Si "l'anosmie", qui est le trouble de l'odorat, doit beaucoup aux philosophes, ils n'ont pourtant que très rarement mis le sens olfactif au centre de leurs préoccupations.
II – ODORAT & BONHEUR -
Il est flagrant de constater combien ce sens est dévalorisé, considéré comme primitif, bestial, incommode, sale, immoral...
D'ailleurs, le monde des philosophes reste principalement celui de la vision, de la lumière, des formes, plus rarement de la papille et des naseaux...
Et pourtant des expressions comme "à vue de nez", une industrie comme celle des parfumeurs, lui ont défini un indéniable statut esthétique.
Ainsi, la respiration d'une odeur renvoie à une expérience physique mais aussi métaphysique eu égard à l'émerveillement des sens qu'elle suscite et qui dépasse le seul plaisir sensoriel olfactif :
- cf. "A la recherche du Temps perdu" {(T. 1) "Du côté de chez Swann"} de Marcel Proust et son expérience de "La Madeleine", qui fait remonter un souvenir à la mémoire d'un être et stimule, selon son état du moment et les circonstances vécues, une sensation de bonheur, ou son contraire,
- depuis la grande épidémie de peste noire de 1348, l'imaginaire populaire a persisté à voir dans la peste une odeur démoniaque corrompant l'air et symbolisant la rupture entre le ciel et les hommes.

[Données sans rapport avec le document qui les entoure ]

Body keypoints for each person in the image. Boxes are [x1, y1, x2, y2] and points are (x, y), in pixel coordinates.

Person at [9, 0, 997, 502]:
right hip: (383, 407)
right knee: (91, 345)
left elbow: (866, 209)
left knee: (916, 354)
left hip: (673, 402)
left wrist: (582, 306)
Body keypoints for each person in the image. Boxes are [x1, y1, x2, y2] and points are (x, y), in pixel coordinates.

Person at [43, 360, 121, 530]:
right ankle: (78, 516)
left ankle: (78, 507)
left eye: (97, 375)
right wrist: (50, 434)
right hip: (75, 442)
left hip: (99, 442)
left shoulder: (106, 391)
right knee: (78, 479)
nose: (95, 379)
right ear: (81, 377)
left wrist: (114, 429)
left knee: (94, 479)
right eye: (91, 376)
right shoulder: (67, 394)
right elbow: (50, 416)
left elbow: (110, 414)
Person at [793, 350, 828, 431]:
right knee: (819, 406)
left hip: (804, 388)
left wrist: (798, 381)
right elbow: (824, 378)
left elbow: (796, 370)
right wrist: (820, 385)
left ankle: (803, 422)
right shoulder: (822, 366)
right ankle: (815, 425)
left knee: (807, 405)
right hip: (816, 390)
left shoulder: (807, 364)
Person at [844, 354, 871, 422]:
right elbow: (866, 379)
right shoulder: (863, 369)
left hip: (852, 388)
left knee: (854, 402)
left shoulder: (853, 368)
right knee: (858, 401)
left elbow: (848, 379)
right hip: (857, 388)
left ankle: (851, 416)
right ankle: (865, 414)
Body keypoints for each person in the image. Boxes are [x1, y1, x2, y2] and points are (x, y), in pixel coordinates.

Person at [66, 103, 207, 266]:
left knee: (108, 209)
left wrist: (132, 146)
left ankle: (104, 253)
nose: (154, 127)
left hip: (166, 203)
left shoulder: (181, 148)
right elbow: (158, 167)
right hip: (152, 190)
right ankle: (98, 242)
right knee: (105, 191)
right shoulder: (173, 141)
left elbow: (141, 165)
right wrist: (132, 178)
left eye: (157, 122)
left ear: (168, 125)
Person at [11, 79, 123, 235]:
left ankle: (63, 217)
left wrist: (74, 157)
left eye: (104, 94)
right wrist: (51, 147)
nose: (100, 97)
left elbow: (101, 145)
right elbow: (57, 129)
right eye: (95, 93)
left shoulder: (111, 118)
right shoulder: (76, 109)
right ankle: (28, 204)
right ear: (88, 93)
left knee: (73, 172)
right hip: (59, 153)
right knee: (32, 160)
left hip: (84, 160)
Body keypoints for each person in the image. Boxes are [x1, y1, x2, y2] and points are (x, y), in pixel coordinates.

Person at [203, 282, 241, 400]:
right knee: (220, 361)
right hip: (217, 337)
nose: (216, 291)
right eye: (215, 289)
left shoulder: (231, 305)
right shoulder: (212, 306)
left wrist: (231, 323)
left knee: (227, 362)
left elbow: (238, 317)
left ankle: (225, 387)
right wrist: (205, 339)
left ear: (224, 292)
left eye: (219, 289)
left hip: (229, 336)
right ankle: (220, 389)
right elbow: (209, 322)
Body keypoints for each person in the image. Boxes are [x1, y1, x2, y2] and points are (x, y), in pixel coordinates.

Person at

Il existe ainsi une rupture intellectuelle entre le corps et l'esprit en matière d'odorat, prégnante dans la philosophie idéaliste grecque, mais accentuée par des siècles de christianisme en Occident ; difficile de ne pas faire le lien entre l'excitation par l'odorat et les péchés de chair !

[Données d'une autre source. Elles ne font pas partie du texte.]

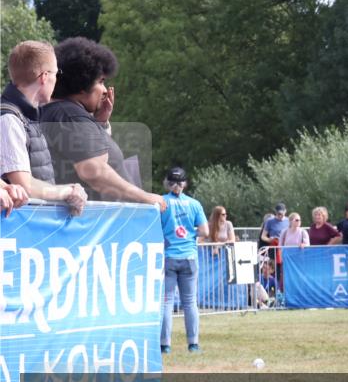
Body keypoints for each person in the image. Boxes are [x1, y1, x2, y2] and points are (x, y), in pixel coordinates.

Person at [39, 38, 164, 210]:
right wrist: (145, 198)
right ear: (81, 84)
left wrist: (100, 123)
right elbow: (94, 171)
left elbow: (89, 155)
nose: (105, 90)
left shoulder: (60, 113)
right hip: (96, 227)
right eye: (101, 81)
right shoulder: (71, 115)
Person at [1, 41, 87, 214]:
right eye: (57, 73)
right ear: (44, 77)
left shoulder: (25, 116)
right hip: (19, 231)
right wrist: (69, 191)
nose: (57, 79)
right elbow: (25, 185)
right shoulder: (9, 119)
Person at [158, 167, 208, 354]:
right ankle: (193, 344)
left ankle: (165, 345)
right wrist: (190, 234)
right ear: (185, 183)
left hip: (169, 256)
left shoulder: (161, 203)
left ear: (167, 182)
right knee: (190, 302)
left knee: (166, 302)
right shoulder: (194, 204)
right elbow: (205, 231)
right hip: (189, 257)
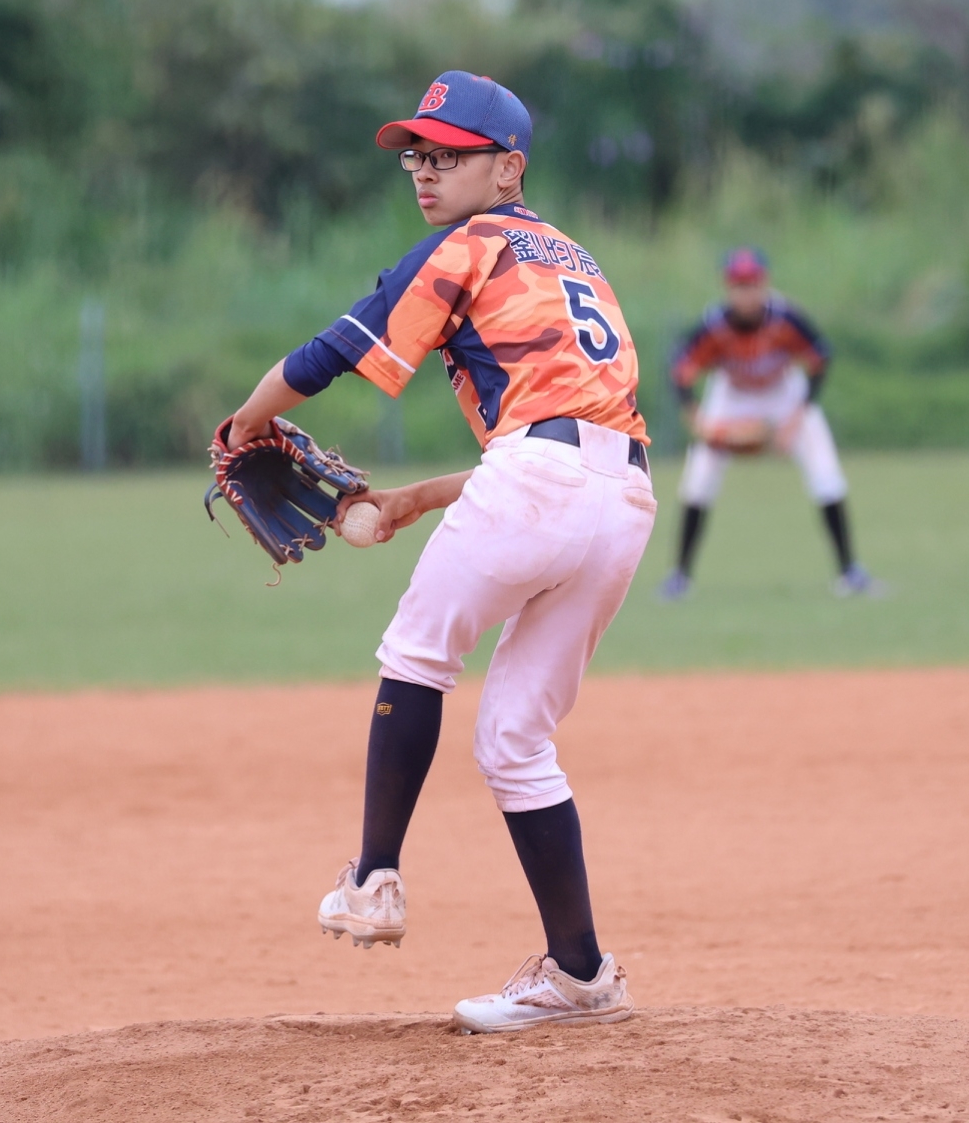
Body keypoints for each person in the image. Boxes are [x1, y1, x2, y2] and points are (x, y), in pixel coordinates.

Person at [218, 71, 653, 1034]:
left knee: (417, 653)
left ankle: (373, 876)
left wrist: (244, 423)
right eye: (417, 154)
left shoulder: (469, 242)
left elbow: (334, 351)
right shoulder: (575, 259)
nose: (424, 169)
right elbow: (572, 442)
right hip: (623, 499)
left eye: (449, 154)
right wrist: (418, 497)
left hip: (542, 481)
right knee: (515, 739)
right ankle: (581, 975)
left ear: (508, 169)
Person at [658, 246, 877, 600]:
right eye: (739, 284)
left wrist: (797, 416)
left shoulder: (786, 318)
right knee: (698, 479)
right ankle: (679, 577)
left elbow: (820, 357)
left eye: (752, 283)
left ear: (765, 284)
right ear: (728, 287)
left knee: (826, 474)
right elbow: (680, 368)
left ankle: (850, 572)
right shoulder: (714, 326)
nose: (746, 292)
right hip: (731, 395)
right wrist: (695, 416)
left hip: (784, 392)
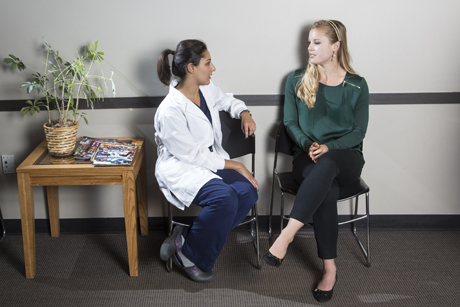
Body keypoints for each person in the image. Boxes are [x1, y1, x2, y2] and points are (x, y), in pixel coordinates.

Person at [263, 20, 369, 302]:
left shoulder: (357, 85)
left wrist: (329, 146)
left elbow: (359, 132)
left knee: (330, 164)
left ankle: (285, 237)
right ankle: (330, 270)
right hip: (307, 157)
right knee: (327, 188)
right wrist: (310, 144)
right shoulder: (296, 79)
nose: (309, 48)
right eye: (308, 42)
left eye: (317, 42)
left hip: (345, 159)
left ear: (335, 46)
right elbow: (289, 122)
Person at [155, 39, 259, 283]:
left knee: (248, 191)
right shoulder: (170, 109)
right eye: (208, 63)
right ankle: (193, 256)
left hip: (211, 161)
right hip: (183, 166)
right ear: (191, 68)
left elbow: (228, 101)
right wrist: (238, 165)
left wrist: (245, 113)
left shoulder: (206, 89)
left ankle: (186, 243)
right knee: (225, 198)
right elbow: (193, 156)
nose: (213, 68)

Pour les Rationalistes, l'odorat n'ayant pas la subtilité (apparente) de l’ouïe ou de la vue, est alors un sens de niveau inférieur ; il est clair qu'il est singulièrement atrophié par rapport à celui de certains animaux, dont la survie est conditionnée par son développement ; il en est d'ailleurs de même pour l’ouïe. Cependant, ces limites trouvent leur origine dans l'impossibilité de leur quantification. Et pourtant, une éducation du nez permet à un parfumeur de distinguer jusqu'à 3 000 produits distincts !
Chez Kant, l'odorat, comme le goût, sert la jouissance et non le savoir ! De même, si le goût est par excellence un sens social (déjeuners en commun), l'odeur "étend sa mainmise sur le monde... et pénètre dans notre intimité" sans que l'on puisse lui opposer de barrages.

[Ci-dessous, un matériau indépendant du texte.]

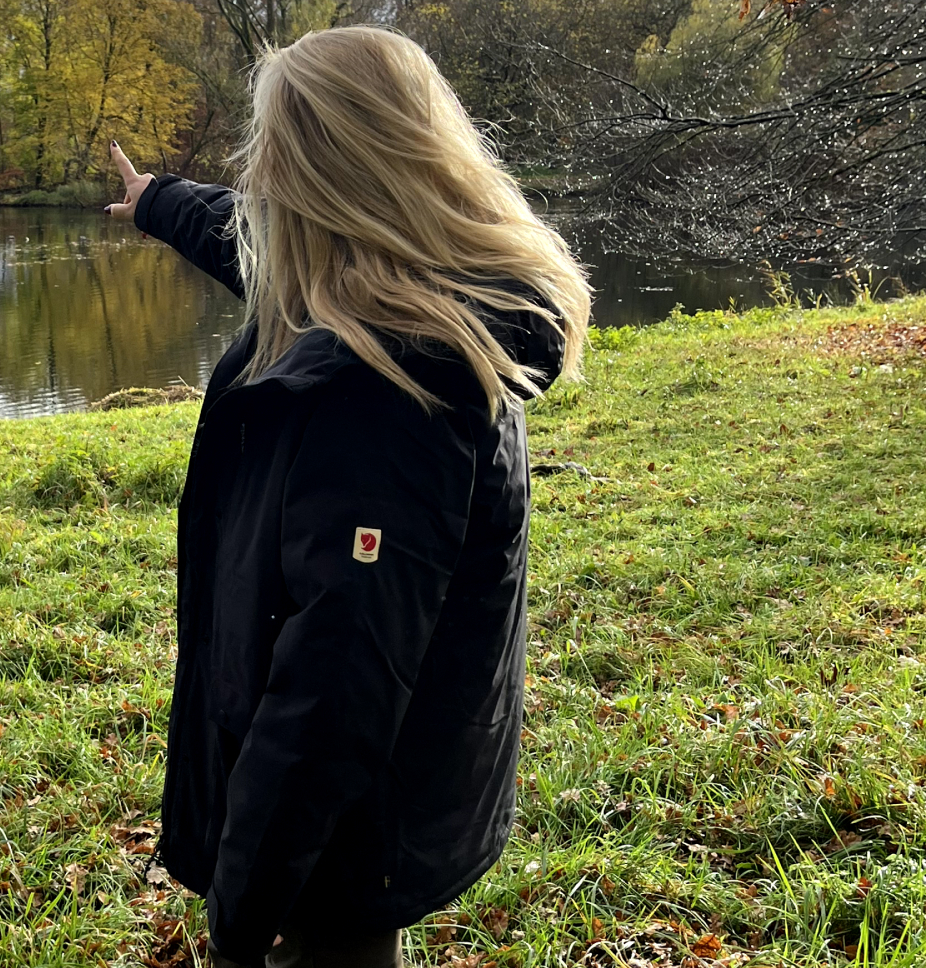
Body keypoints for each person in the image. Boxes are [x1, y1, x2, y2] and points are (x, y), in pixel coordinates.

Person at [103, 25, 592, 968]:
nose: (253, 171)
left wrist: (239, 916)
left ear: (321, 176)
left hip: (344, 837)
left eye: (270, 150)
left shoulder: (385, 390)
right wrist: (160, 203)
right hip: (367, 818)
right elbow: (256, 245)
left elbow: (336, 695)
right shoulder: (411, 291)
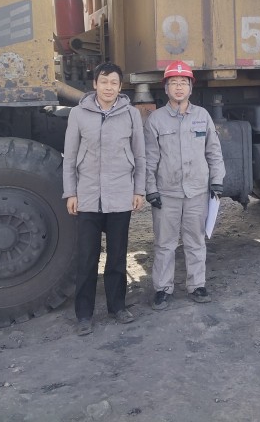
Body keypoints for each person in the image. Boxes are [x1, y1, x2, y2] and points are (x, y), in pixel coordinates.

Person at [62, 62, 146, 336]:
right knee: (87, 257)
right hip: (88, 197)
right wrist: (71, 193)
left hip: (120, 196)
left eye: (114, 83)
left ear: (120, 87)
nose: (108, 87)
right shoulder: (78, 114)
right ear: (95, 84)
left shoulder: (131, 114)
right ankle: (84, 315)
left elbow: (140, 156)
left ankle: (117, 307)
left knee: (117, 256)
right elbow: (70, 158)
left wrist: (139, 190)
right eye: (104, 81)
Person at [144, 60, 225, 310]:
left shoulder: (202, 116)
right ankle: (163, 289)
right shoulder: (156, 120)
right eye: (173, 83)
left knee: (195, 240)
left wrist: (217, 181)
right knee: (164, 244)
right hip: (166, 193)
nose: (178, 87)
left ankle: (197, 285)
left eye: (183, 82)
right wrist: (150, 189)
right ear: (165, 88)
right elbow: (149, 158)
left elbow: (213, 151)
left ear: (191, 87)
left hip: (196, 192)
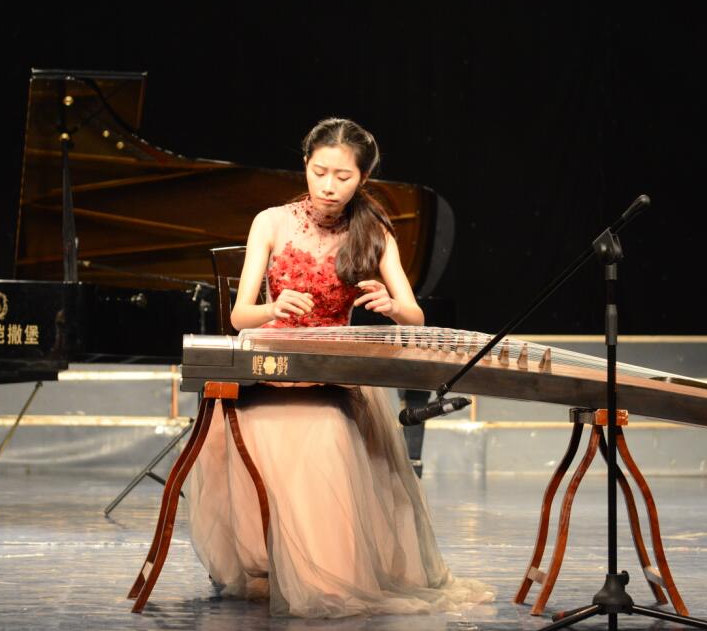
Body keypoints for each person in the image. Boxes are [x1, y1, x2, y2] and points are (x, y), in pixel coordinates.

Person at [187, 117, 495, 618]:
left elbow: (414, 315)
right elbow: (241, 315)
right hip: (271, 363)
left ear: (363, 178)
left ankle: (325, 574)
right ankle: (272, 561)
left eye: (343, 176)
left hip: (331, 365)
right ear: (305, 165)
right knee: (239, 429)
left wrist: (392, 306)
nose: (329, 186)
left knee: (328, 428)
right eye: (319, 172)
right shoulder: (271, 221)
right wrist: (272, 307)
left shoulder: (372, 232)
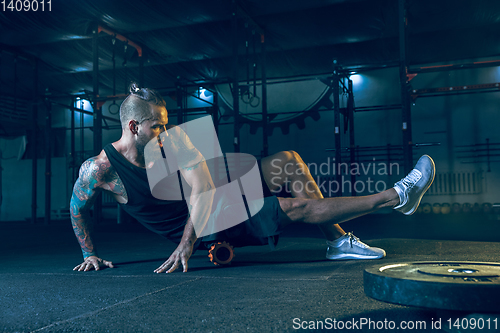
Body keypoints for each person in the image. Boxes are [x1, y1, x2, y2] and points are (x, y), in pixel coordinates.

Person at [70, 84, 435, 274]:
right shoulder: (99, 170)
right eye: (157, 125)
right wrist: (90, 254)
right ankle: (397, 196)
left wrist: (187, 242)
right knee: (296, 208)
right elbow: (76, 209)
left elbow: (201, 189)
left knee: (287, 162)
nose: (166, 130)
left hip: (209, 201)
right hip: (206, 224)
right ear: (134, 127)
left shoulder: (174, 140)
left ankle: (338, 244)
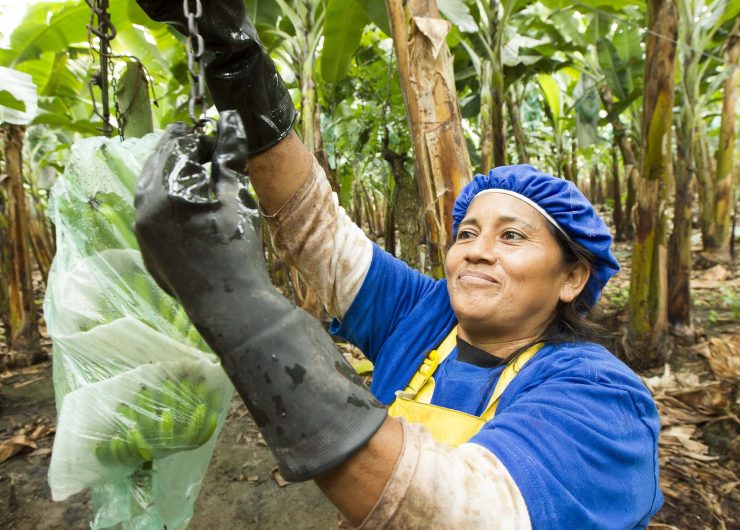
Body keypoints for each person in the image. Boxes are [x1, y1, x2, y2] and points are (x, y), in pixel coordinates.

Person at [133, 1, 663, 528]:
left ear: (572, 277)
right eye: (468, 233)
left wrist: (236, 304)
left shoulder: (601, 399)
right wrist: (237, 61)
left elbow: (472, 512)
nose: (477, 250)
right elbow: (316, 228)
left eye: (512, 236)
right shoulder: (426, 317)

Chez Freud, également, est encore présente la répression de l'odorat en tant qu'il est assimilé à l'animalité et à l'érotisme.
Chez ces philosophes, l'odeur fonctionne comme un facteur de discrimination au service des discours de même ordre : "je ne peux pas le sentir, tu pue, ça sent, …" Et ces odeurs il est difficile de les contrôler, l'industrie chimique ne réussissant que difficilement à les masquer, et pour un temps réduit ! Il convient d'ailleurs de remarquer que l'odeur renvoie directement à l'individu, intervenant en première analyse, précédent tout autre forme de jugement sur ce même être odorant... Il en résulte que l'analyse primitive prime l'analyse intellectuelle !
Heureusement, Nietzsche a proposé une rupture de ces courants de pensée en réhabilitant l'odorat qui sert de critique à une morale qui culpabilise l'homme civilisé quant à ses instincts.
Comme tous les sens, celui-ci renvoie-t-il chacun dans sa mémoire inconsciente pour restimuler des instants vécus, un affect spécifique.
En ce sens, il constitue un "Bonheur" s'il renvoie à ce qui fait plaisir.